----- Material for this exercise -----

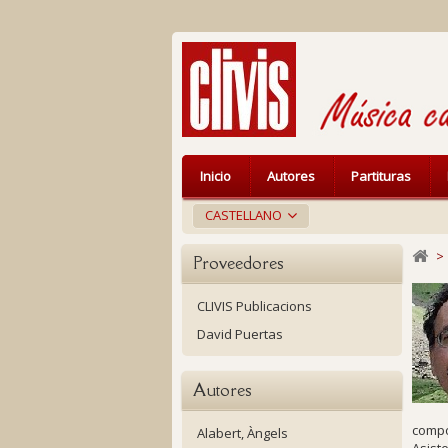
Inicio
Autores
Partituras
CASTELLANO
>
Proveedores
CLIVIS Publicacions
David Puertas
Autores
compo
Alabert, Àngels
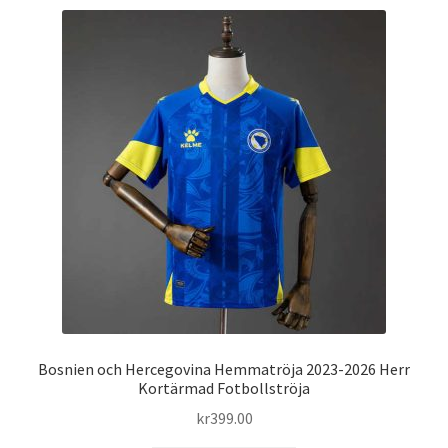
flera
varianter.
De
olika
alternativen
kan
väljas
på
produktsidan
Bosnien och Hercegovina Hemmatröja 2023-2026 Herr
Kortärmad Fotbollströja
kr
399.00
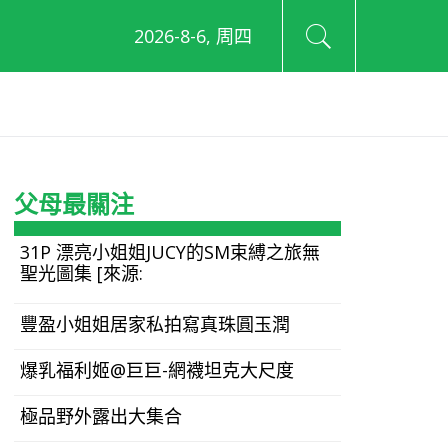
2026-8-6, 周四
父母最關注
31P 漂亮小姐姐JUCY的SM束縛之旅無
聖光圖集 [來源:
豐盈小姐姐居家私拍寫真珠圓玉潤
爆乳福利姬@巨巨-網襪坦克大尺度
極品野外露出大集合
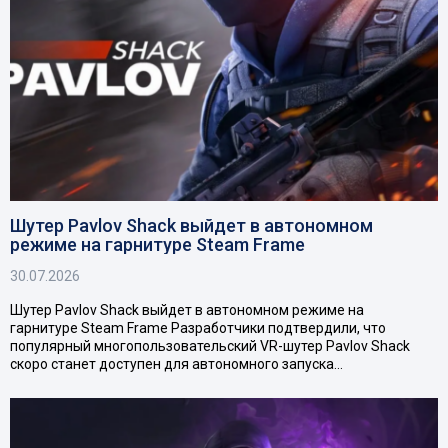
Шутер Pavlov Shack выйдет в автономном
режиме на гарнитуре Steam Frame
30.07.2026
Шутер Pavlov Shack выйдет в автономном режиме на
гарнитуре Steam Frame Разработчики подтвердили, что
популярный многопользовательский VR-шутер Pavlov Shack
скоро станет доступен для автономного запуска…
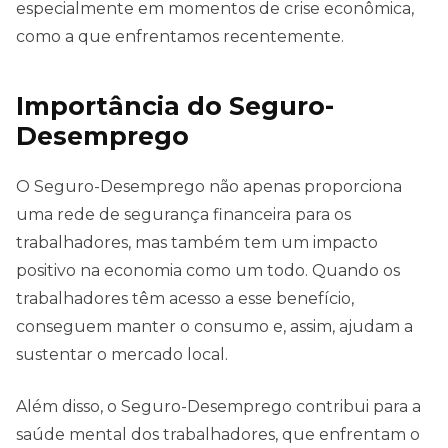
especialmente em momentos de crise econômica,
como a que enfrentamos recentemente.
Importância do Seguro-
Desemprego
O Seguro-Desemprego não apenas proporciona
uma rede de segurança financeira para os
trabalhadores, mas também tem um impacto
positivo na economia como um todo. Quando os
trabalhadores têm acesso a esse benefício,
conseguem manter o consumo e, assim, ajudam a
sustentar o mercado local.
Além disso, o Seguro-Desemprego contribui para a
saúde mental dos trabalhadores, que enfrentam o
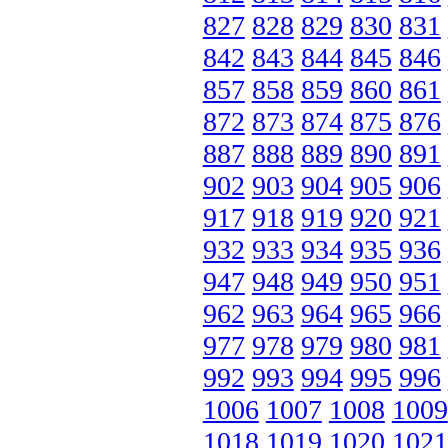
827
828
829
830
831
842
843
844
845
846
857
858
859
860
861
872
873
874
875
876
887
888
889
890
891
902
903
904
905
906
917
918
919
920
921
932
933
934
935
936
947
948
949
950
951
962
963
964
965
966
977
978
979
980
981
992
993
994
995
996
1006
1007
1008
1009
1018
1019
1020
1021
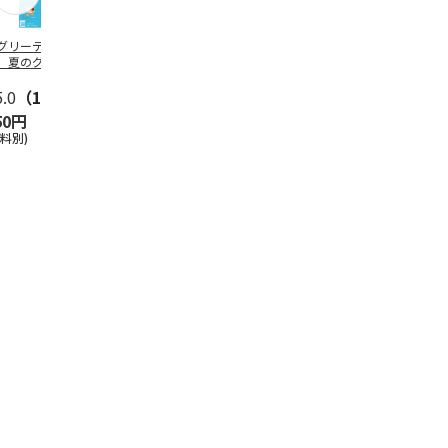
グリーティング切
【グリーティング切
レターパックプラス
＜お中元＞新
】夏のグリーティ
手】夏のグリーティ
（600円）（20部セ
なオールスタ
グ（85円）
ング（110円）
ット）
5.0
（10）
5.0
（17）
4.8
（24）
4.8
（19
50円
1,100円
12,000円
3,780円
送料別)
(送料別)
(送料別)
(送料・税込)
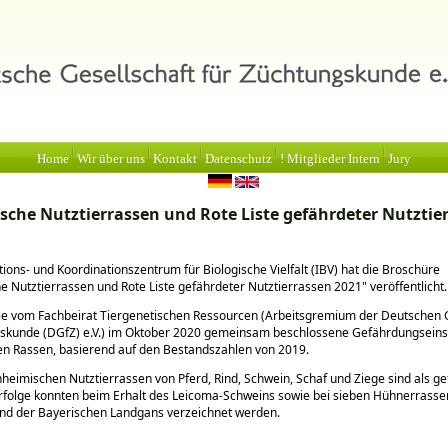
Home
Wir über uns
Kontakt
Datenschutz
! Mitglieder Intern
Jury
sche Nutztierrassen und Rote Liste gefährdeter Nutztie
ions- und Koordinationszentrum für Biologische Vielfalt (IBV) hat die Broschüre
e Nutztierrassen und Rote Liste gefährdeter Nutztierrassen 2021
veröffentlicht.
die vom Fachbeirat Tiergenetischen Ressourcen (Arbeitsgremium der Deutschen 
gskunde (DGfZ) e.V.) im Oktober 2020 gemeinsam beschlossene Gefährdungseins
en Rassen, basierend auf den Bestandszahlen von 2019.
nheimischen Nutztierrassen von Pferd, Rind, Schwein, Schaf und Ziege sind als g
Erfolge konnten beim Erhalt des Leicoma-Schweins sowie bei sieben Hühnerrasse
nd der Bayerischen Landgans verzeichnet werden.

-----
----- Material for this exercise -----

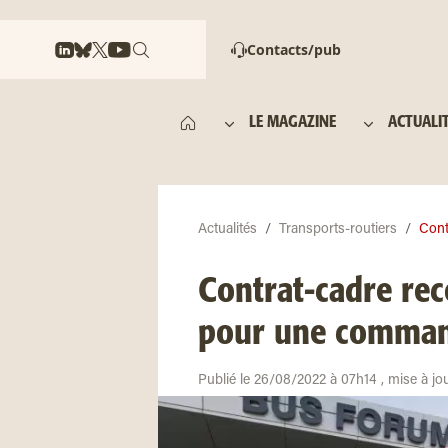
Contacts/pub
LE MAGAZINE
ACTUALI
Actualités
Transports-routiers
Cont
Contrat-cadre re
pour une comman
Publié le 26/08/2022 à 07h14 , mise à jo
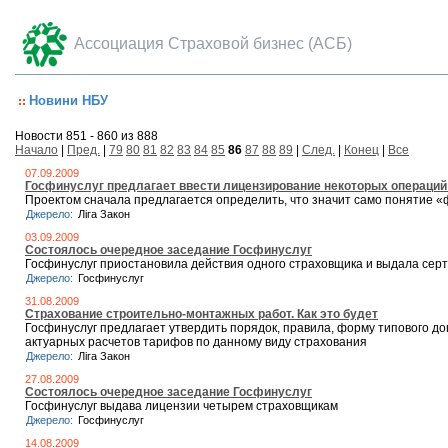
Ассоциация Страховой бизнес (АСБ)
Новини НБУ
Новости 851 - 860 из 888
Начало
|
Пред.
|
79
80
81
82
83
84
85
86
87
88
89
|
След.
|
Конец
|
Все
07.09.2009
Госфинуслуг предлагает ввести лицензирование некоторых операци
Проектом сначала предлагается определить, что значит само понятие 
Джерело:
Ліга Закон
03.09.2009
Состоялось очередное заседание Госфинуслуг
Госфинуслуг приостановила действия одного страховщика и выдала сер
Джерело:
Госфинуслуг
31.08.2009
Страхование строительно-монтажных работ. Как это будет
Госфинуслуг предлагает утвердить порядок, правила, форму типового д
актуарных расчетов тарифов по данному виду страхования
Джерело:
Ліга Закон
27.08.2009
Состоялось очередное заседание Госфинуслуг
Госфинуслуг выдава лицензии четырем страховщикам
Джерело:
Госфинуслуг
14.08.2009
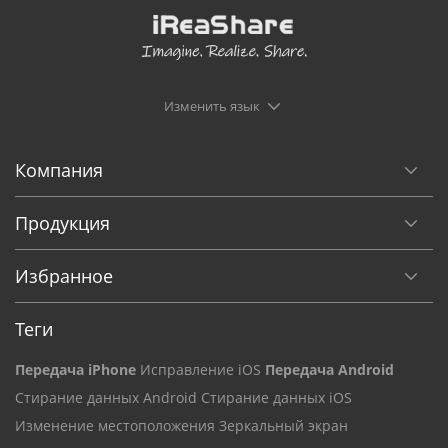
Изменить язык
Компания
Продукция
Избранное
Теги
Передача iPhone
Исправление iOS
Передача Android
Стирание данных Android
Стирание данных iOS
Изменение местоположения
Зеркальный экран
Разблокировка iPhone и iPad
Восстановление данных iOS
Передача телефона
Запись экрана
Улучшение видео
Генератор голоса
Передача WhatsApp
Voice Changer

-----
----- Material for this exercise -----

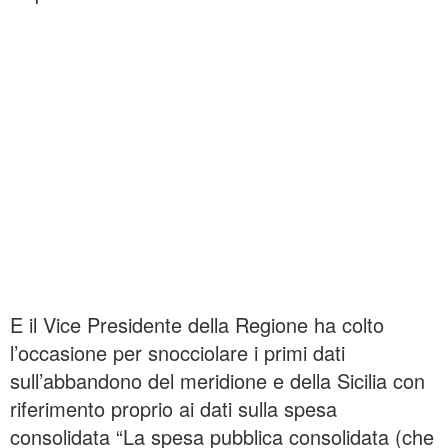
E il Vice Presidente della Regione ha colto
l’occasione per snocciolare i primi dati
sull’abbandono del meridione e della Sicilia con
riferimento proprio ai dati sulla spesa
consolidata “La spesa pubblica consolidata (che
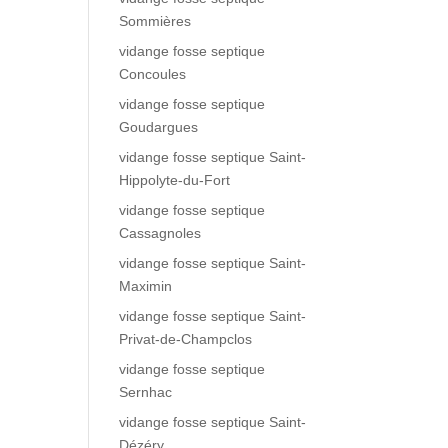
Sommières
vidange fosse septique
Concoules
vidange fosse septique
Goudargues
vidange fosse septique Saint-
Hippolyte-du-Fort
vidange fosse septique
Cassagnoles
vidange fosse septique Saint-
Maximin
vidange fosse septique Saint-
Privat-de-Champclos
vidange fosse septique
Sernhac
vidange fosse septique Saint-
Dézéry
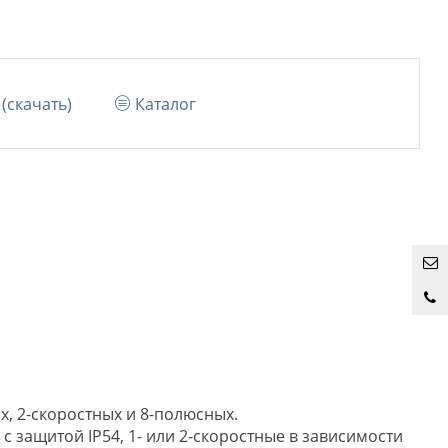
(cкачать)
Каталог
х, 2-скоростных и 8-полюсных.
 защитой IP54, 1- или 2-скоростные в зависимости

-----

Lay out the part of the lines that opens with the line containing "E il Vice Presidente della Regione ha colto" and closes with the line containing "защитой IP54, 1- или", both included, as a Markdown table with the columns Number and Record line, giving each line a row number. Leave out blank lines and the pictures.

| Number | Record line |
|---|---|
| 1 | E il Vice Presidente della Regione ha colto |
| 2 | l’occasione per snocciolare i primi dati |
| 3 | sull’abbandono del meridione e della Sicilia con |
| 4 | riferimento proprio ai dati sulla spesa |
| 5 | consolidata “La spesa pubblica consolidata (che |
| 6 | Sommières |
| 7 | vidange fosse septique |
| 8 | Concoules |
| 9 | vidange fosse septique |
| 10 | Goudargues |
| 11 | vidange fosse septique Saint- |
| 12 | Hippolyte-du-Fort |
| 13 | vidange fosse septique |
| 14 | Cassagnoles |
| 15 | vidange fosse septique Saint- |
| 16 | Maximin |
| 17 | vidange fosse septique Saint- |
| 18 | Privat-de-Champclos |
| 19 | vidange fosse septique |
| 20 | Sernhac |
| 21 | vidange fosse septique Saint- |
| 22 | Dézéry |
| 23 | (cкачать) |
| 24 | Каталог |
| 25 | х, 2-скоростных и 8-полюсных. |
| 26 |  защитой IP54, 1- или 2-скоростные в зависимости |